Batman vs Superman: A Origem da Justiça (Estados Unidos, 2016)
Título Original: Batman v Superman: Dawn of Justice
Direção: Zack Snyder
Roteiro: Bob Kane e Bill Siegel
Elenco principal: Ben Affleck, Henry Cavill, Amy Adams, Jesse Eisenberg, Diane Lane, Laurence Fishburne, Jeremy Irons, Holly Hunter e Gal Gadot
Duração: 152 minutos
Batman v Superman: A Origem da Justiça não demora a revelar suas intenções. Desde os primeiros minutos, fica evidente que Zack Snyder quer muito mais do que apenas juntar dois dos maiores ícones da cultura pop em cena: ele deseja reconfigurá-los, esvaziando o heroísmo clássico em nome de uma estética melancólica e monumental. Seus heróis não surgem como faróis de esperança, mas como figuras corroídas pelo peso de existirem enquanto símbolos. São entidades que não inspiram; pairam.
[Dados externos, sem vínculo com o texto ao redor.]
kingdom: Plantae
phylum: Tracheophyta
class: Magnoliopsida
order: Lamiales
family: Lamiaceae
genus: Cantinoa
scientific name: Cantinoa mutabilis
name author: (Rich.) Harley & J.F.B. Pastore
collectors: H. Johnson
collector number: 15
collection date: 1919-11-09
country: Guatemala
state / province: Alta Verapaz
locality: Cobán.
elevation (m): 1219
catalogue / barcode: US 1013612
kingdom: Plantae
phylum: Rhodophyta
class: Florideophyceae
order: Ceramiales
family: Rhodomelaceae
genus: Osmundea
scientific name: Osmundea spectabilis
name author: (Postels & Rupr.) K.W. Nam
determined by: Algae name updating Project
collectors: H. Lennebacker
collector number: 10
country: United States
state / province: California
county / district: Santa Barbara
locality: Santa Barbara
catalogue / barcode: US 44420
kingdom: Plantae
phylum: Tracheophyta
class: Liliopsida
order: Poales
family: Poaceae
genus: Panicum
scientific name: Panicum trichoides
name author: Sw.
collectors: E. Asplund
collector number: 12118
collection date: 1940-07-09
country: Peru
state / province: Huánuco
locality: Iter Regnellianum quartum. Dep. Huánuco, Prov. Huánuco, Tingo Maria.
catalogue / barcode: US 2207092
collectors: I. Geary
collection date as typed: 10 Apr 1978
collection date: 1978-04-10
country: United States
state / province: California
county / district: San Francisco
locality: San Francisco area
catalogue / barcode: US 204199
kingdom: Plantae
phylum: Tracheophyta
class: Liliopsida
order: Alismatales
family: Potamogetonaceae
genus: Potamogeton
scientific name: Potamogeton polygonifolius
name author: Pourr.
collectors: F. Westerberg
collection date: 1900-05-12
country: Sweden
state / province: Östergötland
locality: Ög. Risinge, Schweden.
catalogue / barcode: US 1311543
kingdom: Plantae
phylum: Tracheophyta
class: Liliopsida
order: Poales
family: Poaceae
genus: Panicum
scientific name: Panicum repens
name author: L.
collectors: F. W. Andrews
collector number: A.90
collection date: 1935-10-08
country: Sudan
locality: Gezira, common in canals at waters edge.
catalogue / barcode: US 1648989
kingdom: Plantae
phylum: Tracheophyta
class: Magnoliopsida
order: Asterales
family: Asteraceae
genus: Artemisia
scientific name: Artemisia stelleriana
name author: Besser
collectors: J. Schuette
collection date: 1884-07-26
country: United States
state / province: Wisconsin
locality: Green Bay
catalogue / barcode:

O projeto é ambicioso, sem dúvida. O que se vê é uma tentativa constante de transformar cada gesto, cada aparição e cada sacrifício em imagem mítica, quase religiosa. A grandiosidade é o filtro por onde tudo passa: a fotografia escura, os enquadramentos reverenciais, o uso ritualístico do slow-motion. Há uma solenidade quase sufocante que, em tese, deveria traduzir a dimensão épica da história, mas que frequentemente apenas a distancia de qualquer humanidade.
Snyder entende o peso mitológico das figuras que tem em mãos. Existe, no seu cinema, uma tentativa constante de elevar seus heróis a um plano quase religioso, de estilizá-los até o limite da iconografia, de torná-los maiores que a vida. É uma leitura coerente com a tradição da DC Comics, sempre mais afeita ao panteão do que à vizinhança. Mas Batman v Superman, ao se agarrar com tanto afinco a essa grandiosidade solene, acaba tropeçando naquilo que deveria sustentar qualquer mito: a humanidade.
Não se trata da ausência de cenas visualmente marcantes, pois elas existem e em abundância. O problema é que essa estilização se torna rapidamente uma armadura que esconde o vazio emocional. O filme apresenta os heróis como figuras corroídas por suas próprias existências, mas pouco se preocupa em construir as camadas dramáticas que justificariam esse peso. Superman salva o mundo com a expressão de quem carrega o mundo nas costas, e Batman, tornado uma máquina de matar, parece mais um executor de suas angústias do que um herói movido por qualquer senso de justiça.
É possível reconhecer no filme uma ambição rara dentro do gênero: a de não apenas entreter, mas também de afirmar uma visão de mundo, de levantar questões morais, políticas e filosóficas através de seus personagens. Contudo, Snyder, Chris Terrio e David Goyer parecem mais interessados em sugerir essas questões do que em realmente desenvolvê-las. Há esboços de ideias, fragmentos de discussões sobre poder, responsabilidade, divindade e vigilância… mas tudo se perde na mise-en-scène desarticulada, na dramaturgia que confunde solenidade com profundidade.
O que resta, então, é uma experiência que se pretende épica, mas que se revela exaustiva. O slow-motion excessivo, a música grandiosa a cada gesto, a ausência de pausas que revelem o interior dos personagens, tudo parece contribuir para uma espécie de culto à imagem, como se bastasse parecer importante para sê-lo. O plano de Bruce Wayne sendo elevado por morcegos, por exemplo, é simbólico na forma, mas brega no conteúdo, soando mais como um delírio desajustado do que uma representação eficaz de renascimento.
Ainda assim, é curioso observar como Batman v Superman se destaca, mesmo que por motivos equivocados, num cenário dominado por fórmulas recicladas e universos cinematográficos pasteurizados. Ao menos, há aqui uma tentativa sincera de autoria, de imprimir uma identidade. E isso, mesmo quando fracassa, ainda pode ser mais honesto do que a neutralidade fabricada de obras como Adão Negro ou Homem-Formiga e a Vespa: Quantumania. Mas o que fazer quando essa autoria não é acompanhada por talento equivalente? O resultado é um filme que quer dizer muito, mas só consegue insinuar; que quer ser arte, mas se contenta com a pose.
Batman v Superman não é um desastre, é um filme com lampejos de ideias, visualmente impactante, e com uma identidade bastante definida. Mas é também um filme refém de sua própria pretensão, incapaz de encontrar dentro de sua estética pomposa aquilo que os super-heróis sempre carregaram de mais poderoso: a empatia.